Work task:
Retrieve each line that contains the word "pentru" from the entries below.

Input data:
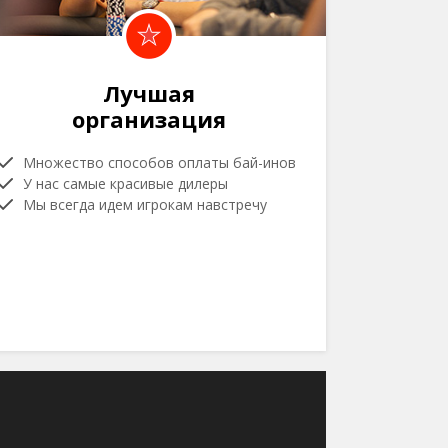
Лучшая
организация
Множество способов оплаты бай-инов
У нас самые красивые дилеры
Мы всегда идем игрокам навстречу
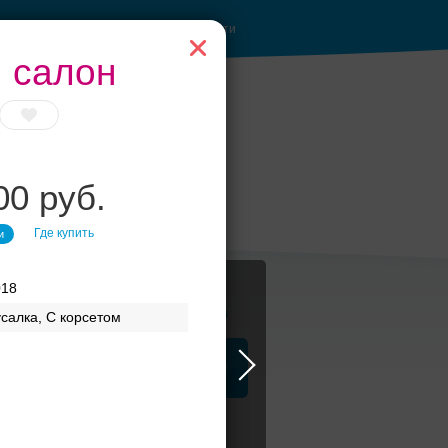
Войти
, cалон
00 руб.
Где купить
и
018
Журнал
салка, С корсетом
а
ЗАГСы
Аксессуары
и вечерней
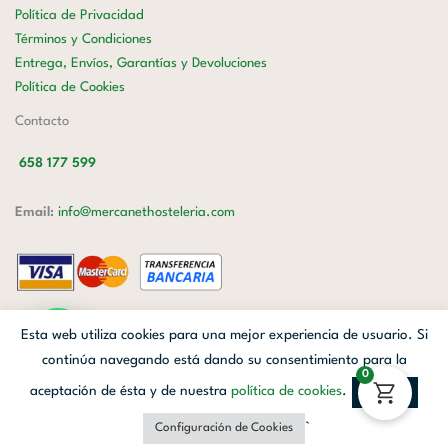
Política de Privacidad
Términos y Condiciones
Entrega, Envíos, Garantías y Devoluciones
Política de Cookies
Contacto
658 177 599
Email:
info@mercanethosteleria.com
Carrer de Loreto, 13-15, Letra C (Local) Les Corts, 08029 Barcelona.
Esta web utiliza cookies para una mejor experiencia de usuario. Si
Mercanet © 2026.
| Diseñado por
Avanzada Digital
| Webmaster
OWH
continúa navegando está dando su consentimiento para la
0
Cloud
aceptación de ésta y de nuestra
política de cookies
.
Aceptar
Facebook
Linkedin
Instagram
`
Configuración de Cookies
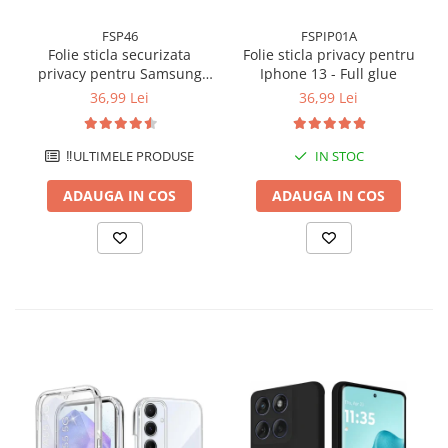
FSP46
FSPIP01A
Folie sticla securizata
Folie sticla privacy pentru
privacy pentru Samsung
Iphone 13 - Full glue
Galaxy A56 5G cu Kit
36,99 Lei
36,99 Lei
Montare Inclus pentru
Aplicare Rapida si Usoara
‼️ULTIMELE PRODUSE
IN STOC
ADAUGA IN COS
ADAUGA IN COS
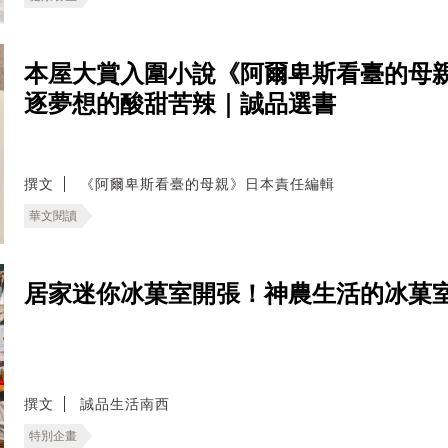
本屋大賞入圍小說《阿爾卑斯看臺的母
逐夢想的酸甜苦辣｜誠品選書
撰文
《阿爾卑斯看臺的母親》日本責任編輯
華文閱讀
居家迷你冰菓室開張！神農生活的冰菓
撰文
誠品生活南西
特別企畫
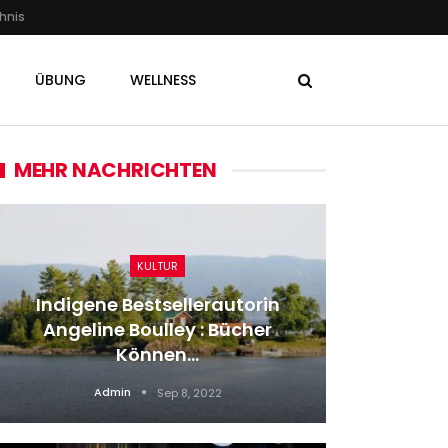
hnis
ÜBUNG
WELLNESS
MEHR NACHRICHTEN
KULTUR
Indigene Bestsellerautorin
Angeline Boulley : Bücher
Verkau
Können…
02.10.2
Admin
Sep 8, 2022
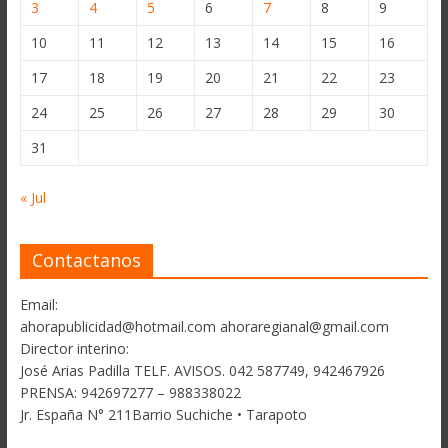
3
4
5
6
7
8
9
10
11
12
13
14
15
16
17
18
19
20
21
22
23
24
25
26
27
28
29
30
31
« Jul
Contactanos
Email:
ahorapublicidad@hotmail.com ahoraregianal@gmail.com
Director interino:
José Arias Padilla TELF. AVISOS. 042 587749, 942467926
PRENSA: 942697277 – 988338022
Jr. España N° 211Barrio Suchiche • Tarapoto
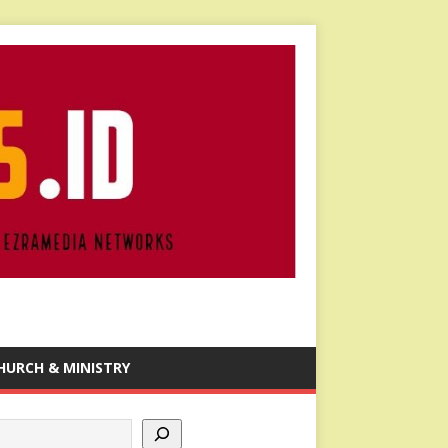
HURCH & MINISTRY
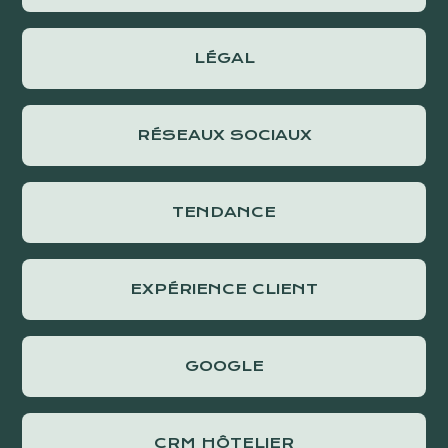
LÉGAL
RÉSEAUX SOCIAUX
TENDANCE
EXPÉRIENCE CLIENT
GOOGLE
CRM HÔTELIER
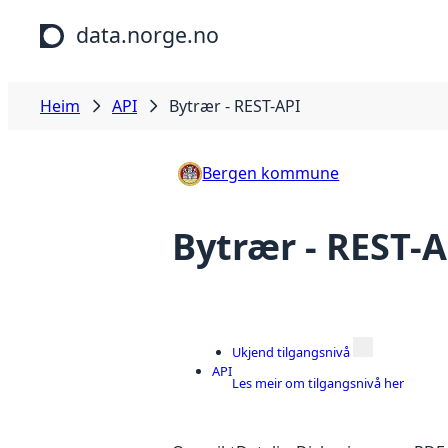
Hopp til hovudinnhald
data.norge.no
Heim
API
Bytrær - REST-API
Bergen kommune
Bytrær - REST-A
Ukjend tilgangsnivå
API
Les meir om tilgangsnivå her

Completed task:
Folie sticla privacy pentru
privacy pentru Samsung
Montare Inclus pentru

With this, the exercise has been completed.